- Hangul: 두뇌유희 프로젝트, 퍼즐
- Hanja: 頭腦遊戲 프로젝트, 퍼즐
- RR: Dunoeyuhui peurojekteu, peojeul
- MR: Tunoeyuhŭi p'ŭrojekt'ŭ, p'ŏjŭl
- Directed by: Kim Tae-kyung
- Written by: Kim Tae-kyung Yun Yeo-su
- Produced by: Choi Nak-kwon
- Starring: Joo Jin-mo Moon Sung-keun Hong Seok-cheon
- Cinematography: Kim Tae-seong
- Edited by: Kyung Min-ho
- Music by: Woody Kim
- Production company: Noon Entertainment
- Distributed by: Cinema Service
- Release date: September 14, 2006;
- Running time: 91 minutes
- Country: South Korea
- Language: Korean
- Box office: US$1,385,630

= Puzzle (2006 film) =

Puzzle is a 2006 South Korean neo-noir crime film, the feature directorial debut of Kim Tae-kyung. A group of crooks are summoned together by an unknown master planner to carry out a bank robbery, but then it goes fatefully wrong.

==Plot==
The film opens with an image of a man being burned alive on the floor of a warehouse. A figure, shrouded in darkness, walks away from this burning body in the down pouring rain.

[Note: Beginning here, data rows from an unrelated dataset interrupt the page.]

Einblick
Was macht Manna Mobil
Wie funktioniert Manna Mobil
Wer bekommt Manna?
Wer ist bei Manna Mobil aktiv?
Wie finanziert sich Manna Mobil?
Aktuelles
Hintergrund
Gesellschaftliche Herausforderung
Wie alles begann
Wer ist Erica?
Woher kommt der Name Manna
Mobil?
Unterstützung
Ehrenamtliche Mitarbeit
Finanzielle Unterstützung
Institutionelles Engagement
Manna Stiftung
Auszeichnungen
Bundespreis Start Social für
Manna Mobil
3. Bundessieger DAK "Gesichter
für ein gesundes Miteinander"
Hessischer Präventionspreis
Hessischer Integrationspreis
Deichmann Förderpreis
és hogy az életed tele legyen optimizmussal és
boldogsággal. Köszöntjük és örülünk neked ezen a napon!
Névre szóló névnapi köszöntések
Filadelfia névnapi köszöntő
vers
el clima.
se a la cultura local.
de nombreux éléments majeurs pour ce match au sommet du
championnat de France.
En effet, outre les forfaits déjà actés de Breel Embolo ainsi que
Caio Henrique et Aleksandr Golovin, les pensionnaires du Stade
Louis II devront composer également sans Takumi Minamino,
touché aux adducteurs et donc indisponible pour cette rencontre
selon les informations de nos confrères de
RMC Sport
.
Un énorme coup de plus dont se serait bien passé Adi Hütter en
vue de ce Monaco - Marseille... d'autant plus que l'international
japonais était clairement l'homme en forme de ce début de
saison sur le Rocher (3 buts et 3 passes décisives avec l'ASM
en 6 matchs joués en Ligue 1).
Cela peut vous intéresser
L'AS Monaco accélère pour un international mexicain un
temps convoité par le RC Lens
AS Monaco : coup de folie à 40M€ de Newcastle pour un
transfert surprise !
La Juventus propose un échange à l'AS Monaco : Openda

Suddenly, the film cuts to two men in the middle of a bank heist who, coolly and efficiently, partake stacks of bonds from a safety deposit box. The two men with two more accomplices, along with a hostage in their trunk, drive towards some unknown location away from the city, soon to be revealed as the very warehouse in which the man was previously seen being burned alive. Upon their arrival, one of the criminals, whose name is Ryu, enters the warehouse to discover, to his horror, that the man in which they were supposed to pass the bonds off to now is a charcoaled corpse lying in the middle of the floor. The other three criminals enter as well and are shocked as well at the sight.

Questions begin to arise: what is their next plan of action? Do they wait until the mysterious man who hired them arrives, whom none of the criminals have met? Do they simply split the bonds and make a run for it? But soon the questions give way to accusations as the criminals begin to turn on one another, suspecting that one of them may, in fact, be the very man who hired them, and who must have set ablaze the now smoldering corpse.

The rest of the film is told in a series of flashbacks that explain events that led up to the bank heist, which are intercut with scenes in the present as the criminals begin to probe one another for answers to this confusing puzzle...

==Cast==
- Joo Jin-mo - Ryu
- Moon Sung-keun - Hwan
- Hong Seok-cheon - Noh
- Kim Hyun-sung - Jung
- Park Jun-seok - Kyu
- Kim Dae-myung

==Production==
The film crew started and completed the shooting of the film without a single word written about it, with no mention on TV or elsewhere, keeping the plot under wraps and eschewing any kind of publicity. This unconventional approach to distribution wasn't a success as it failed to generate enough viewer interest to increase its box office intake.

CJ Entertainment sold its package of Four Horror Tales and Puzzle to Blitz Entertainment for rights in Indonesia and Malaysia.